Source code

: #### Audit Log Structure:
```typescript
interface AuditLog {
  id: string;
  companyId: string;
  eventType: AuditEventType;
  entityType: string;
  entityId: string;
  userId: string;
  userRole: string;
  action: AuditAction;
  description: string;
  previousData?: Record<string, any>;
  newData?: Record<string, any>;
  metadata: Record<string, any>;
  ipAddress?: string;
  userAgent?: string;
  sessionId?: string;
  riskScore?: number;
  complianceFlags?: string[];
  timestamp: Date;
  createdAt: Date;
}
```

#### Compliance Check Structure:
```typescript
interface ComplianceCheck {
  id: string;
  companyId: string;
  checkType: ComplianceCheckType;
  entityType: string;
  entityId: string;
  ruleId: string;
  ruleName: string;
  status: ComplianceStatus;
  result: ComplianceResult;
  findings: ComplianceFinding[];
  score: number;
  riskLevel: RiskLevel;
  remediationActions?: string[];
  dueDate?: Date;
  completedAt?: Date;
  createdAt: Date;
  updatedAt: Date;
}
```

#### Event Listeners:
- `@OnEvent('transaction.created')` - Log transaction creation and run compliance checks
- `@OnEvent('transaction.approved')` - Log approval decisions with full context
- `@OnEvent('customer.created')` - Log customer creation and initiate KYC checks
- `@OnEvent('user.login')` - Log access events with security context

**Work request:** The data must be output in full, exactly as given.

**Task solution:**
Source code

: #### Audit Log Structure:
```typescript
interface AuditLog {
  id: string;
  companyId: string;
  eventType: AuditEventType;
  entityType: string;
  entityId: string;
  userId: string;
  userRole: string;
  action: AuditAction;
  description: string;
  previousData?: Record<string, any>;
  newData?: Record<string, any>;
  metadata: Record<string, any>;
  ipAddress?: string;
  userAgent?: string;
  sessionId?: string;
  riskScore?: number;
  complianceFlags?: string[];
  timestamp: Date;
  createdAt: Date;
}
```

#### Compliance Check Structure:
```typescript
interface ComplianceCheck {
  id: string;
  companyId: string;
  checkType: ComplianceCheckType;
  entityType: string;
  entityId: string;
  ruleId: string;
  ruleName: string;
  status: ComplianceStatus;
  result: ComplianceResult;
  findings: ComplianceFinding[];
  score: number;
  riskLevel: RiskLevel;
  remediationActions?: string[];
  dueDate?: Date;
  completedAt?: Date;
  createdAt: Date;
  updatedAt: Date;
}
```

#### Event Listeners:
- `@OnEvent('transaction.created')` - Log transaction creation and run compliance checks
- `@OnEvent('transaction.approved')` - Log approval decisions with full context
- `@OnEvent('customer.created')` - Log customer creation and initiate KYC checks
- `@OnEvent('user.login')` - Log access events with security context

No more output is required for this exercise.